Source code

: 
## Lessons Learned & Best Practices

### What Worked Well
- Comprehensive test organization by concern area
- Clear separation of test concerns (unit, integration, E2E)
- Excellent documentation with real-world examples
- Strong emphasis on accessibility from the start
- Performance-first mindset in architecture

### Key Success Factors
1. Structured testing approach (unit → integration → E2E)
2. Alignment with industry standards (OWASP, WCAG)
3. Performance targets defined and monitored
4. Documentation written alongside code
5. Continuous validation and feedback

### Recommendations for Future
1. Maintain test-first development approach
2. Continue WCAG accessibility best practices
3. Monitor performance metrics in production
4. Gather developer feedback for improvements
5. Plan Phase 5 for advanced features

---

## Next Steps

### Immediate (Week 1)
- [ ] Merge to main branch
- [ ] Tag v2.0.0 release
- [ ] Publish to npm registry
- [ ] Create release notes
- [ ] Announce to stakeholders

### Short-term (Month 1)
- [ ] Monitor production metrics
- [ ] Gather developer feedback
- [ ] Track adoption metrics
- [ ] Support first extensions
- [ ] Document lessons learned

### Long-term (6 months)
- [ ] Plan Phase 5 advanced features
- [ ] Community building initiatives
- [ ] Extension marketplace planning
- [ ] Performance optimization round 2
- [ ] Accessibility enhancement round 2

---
◇ ◇ ◇
Request: Which lines run from the one holding "5. Continuous validation and feedback" through the one holding "- [ ] Plan Phase 5 advanced features" in the records above? Repeat them exactly, both included, and nothing more.

Written solution:
5. Continuous validation and feedback

### Recommendations for Future
1. Maintain test-first development approach
2. Continue WCAG accessibility best practices
3. Monitor performance metrics in production
4. Gather developer feedback for improvements
5. Plan Phase 5 for advanced features

---

## Next Steps

### Immediate (Week 1)
- [ ] Merge to main branch
- [ ] Tag v2.0.0 release
- [ ] Publish to npm registry
- [ ] Create release notes
- [ ] Announce to stakeholders

### Short-term (Month 1)
- [ ] Monitor production metrics
- [ ] Gather developer feedback
- [ ] Track adoption metrics
- [ ] Support first extensions
- [ ] Document lessons learned

### Long-term (6 months)
- [ ] Plan Phase 5 advanced features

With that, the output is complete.